А интерес к истории "Востока" возник неспроста. Я его никогда не продам, он мне дорог, как память,- это раз; прекрасно воспроизводит все положенные, очень чистые звуки, - это два; очень мягкая, отзывчивая клавиатура как в левой, так и в правой руке - это три. Проклеенные мною меха лет 10-15 назад нашим родным клеем "Момент" до сих пор не "сифонят". Короче, несмотря на свой несерьёзный вид инструмент в идеальном состоянии. Я просто очень хотела бы, чтобы моя единственная дочь сохранила его до своих правнуков, а те и еще дальше, а уж там, если наши музыкальные гены дадут осечку, то праправнуки могли бы поиметь хотя бы материальный интерес от "гармошки". А раз на данный момент наш "Восток" никакой антикварной и исторической ценности не имеет, придется еще нескольким поколениям нашего немногочисленного семейства музицировать на нем чисто из любви к искусству


----------



## Kuzalogly (1 Июн 2016)

Если Вельт портил слух излишним разливом- любой мастер этот излишек был в состоянии убрать. 

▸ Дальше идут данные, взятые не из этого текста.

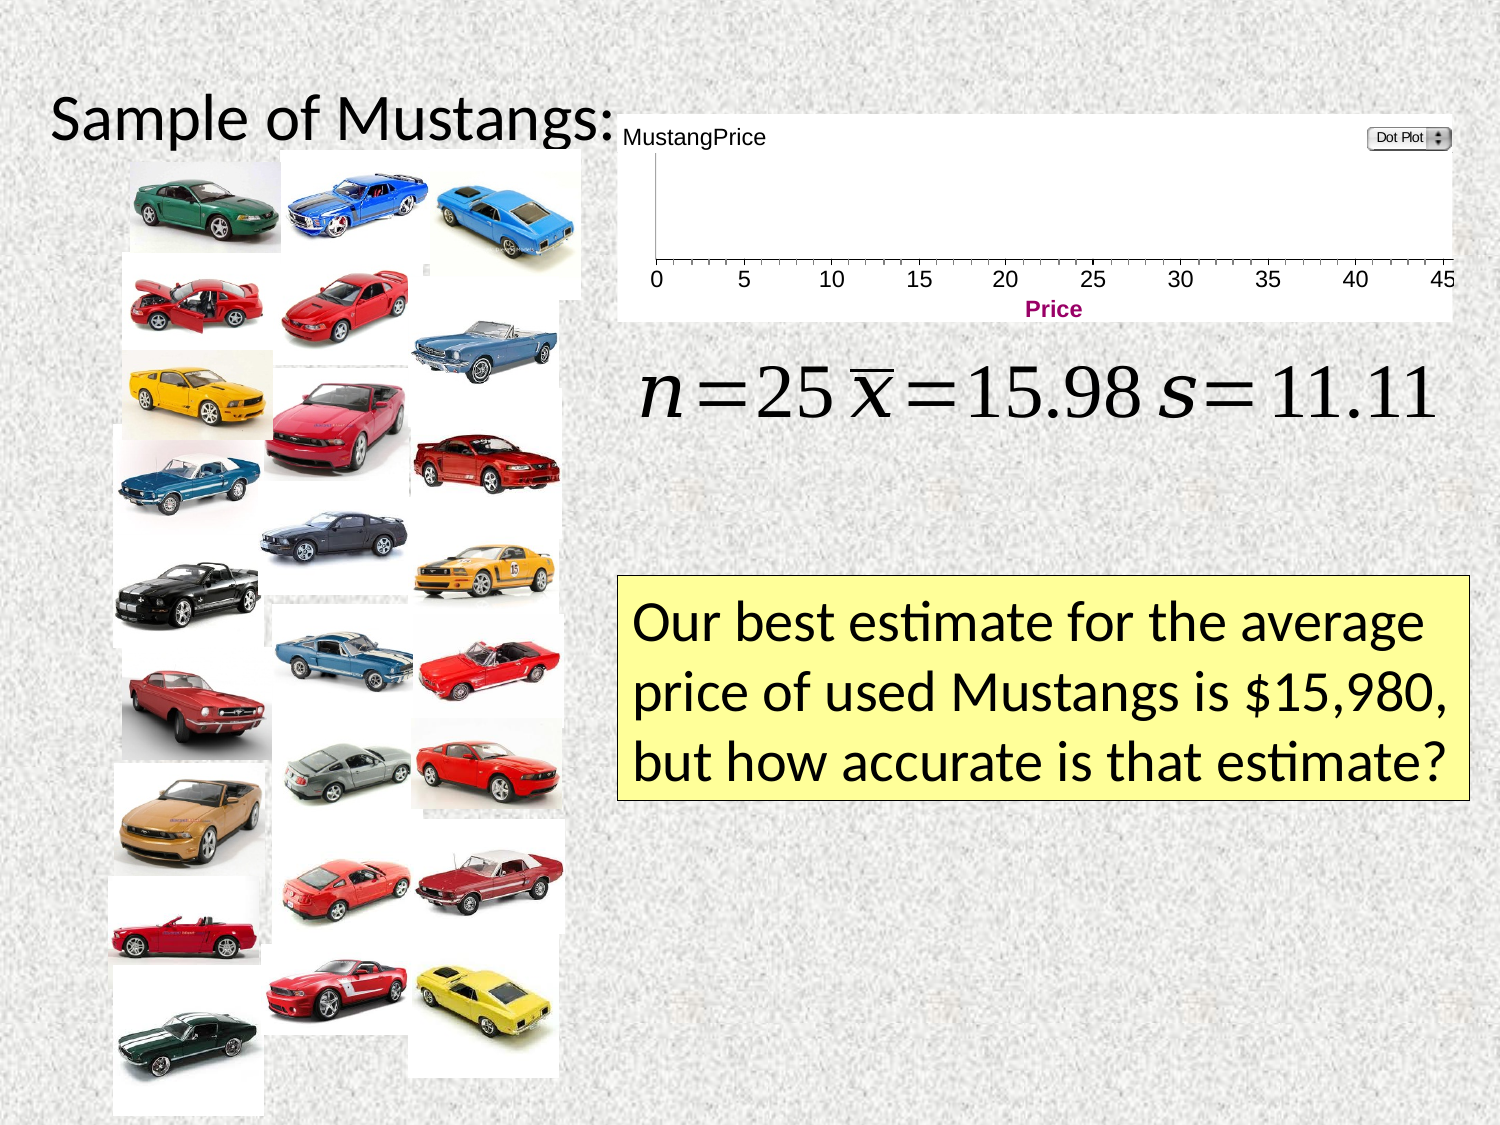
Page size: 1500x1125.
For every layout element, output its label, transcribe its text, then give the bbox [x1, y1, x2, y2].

picture [0, 0, 1500, 1125]
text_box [107, 149, 582, 1116]
text_box Sample of Mustangs: [14, 66, 653, 161]
text_box Our best estimate for the average price of used Mustangs is $15,980, but how accurate is that estimate? [617, 575, 1470, 801]
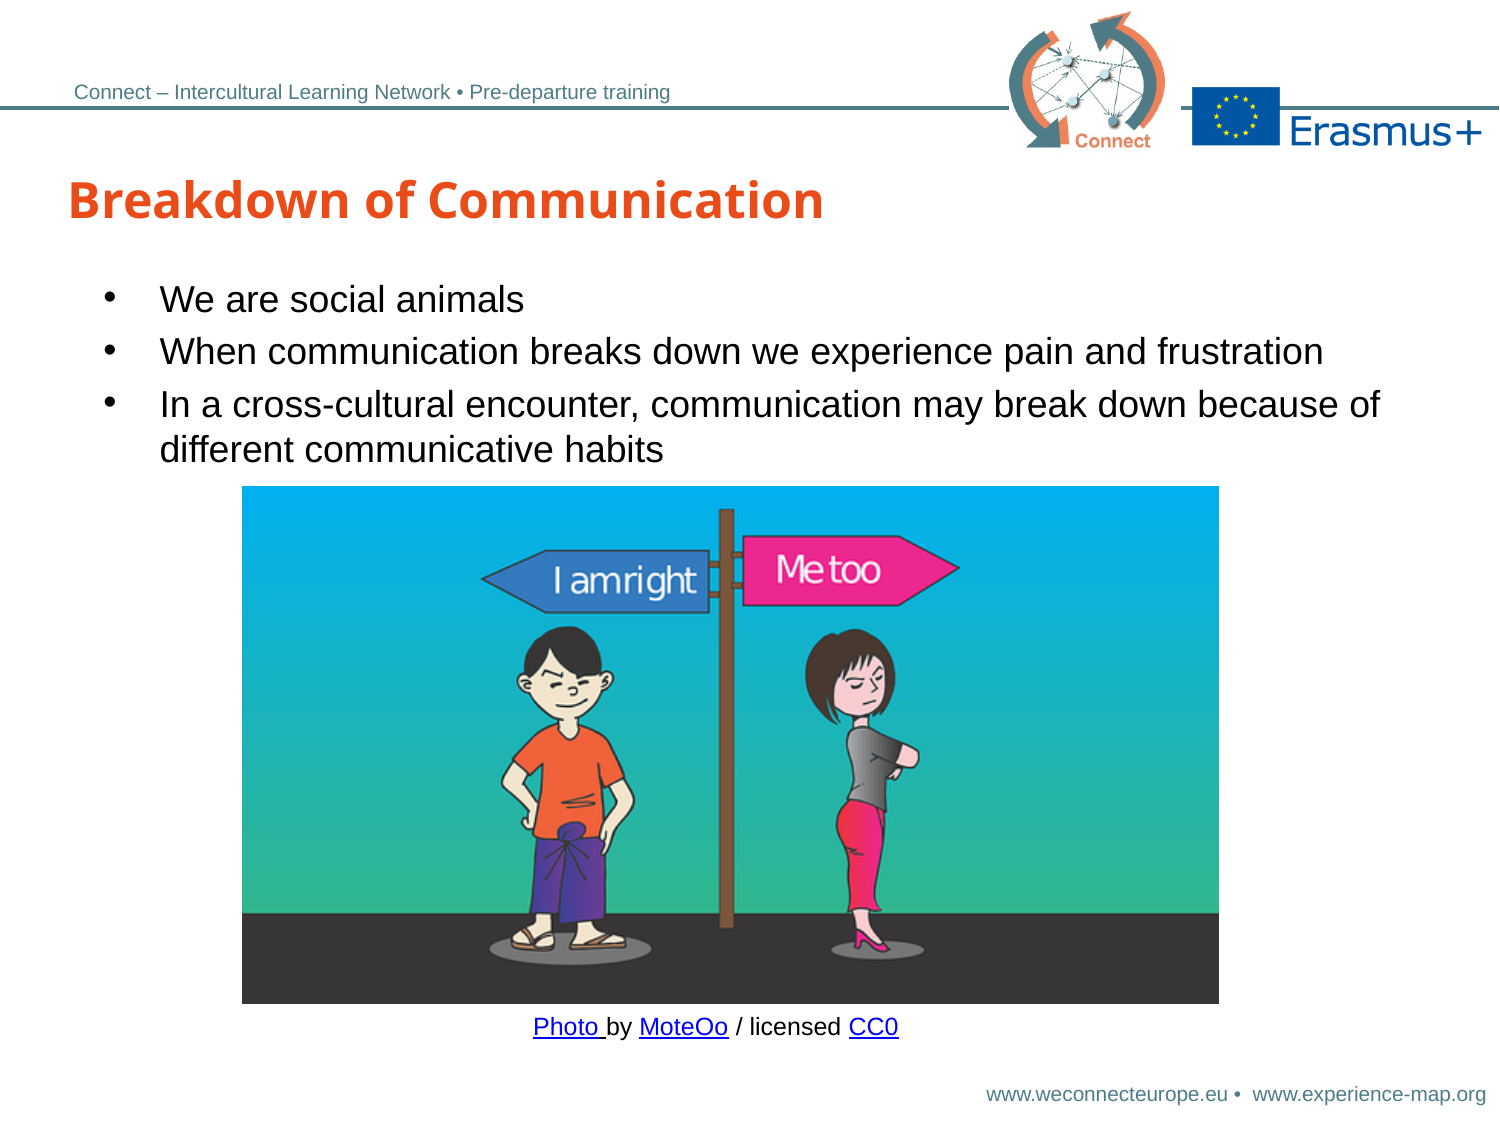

И про правнуков с баяном "Восток"- не надо так уж пролонгировать издевательство над детьми)).


----------



## yaroslava (2 Июн 2016)

Kuzalogly/ писал:


> И про правнуков с баяном "Восток"- не надо так уж пролонгировать издевательство над детьми)).


 Ничего, надо мной 5лет издевались, а я человек с хорошей памятью, всё помню. Пусть и моим потомкам жизнь мёдом не кажется!Спасибо Вам за ответы! А как тут раздают "благодарности"? Я бы Вам обязательно выдала пару-тройку штук


----------



## vev (5 Июн 2016)

*yaroslava*, 

Хорошая история 
Но детей пытать "Востоком", я считаю, бесчеловечно...


----------



## vev (5 Июн 2016)

yaroslava (02.06.2016, 12:44) писал:


> А как тут раздают "благодарности"? Я бы Вам обязательно выдала пару-тройку штук


Кнопочка "Спасибо!" является раздатчиком благодарностей. Жмите, не стесняйтесь


----------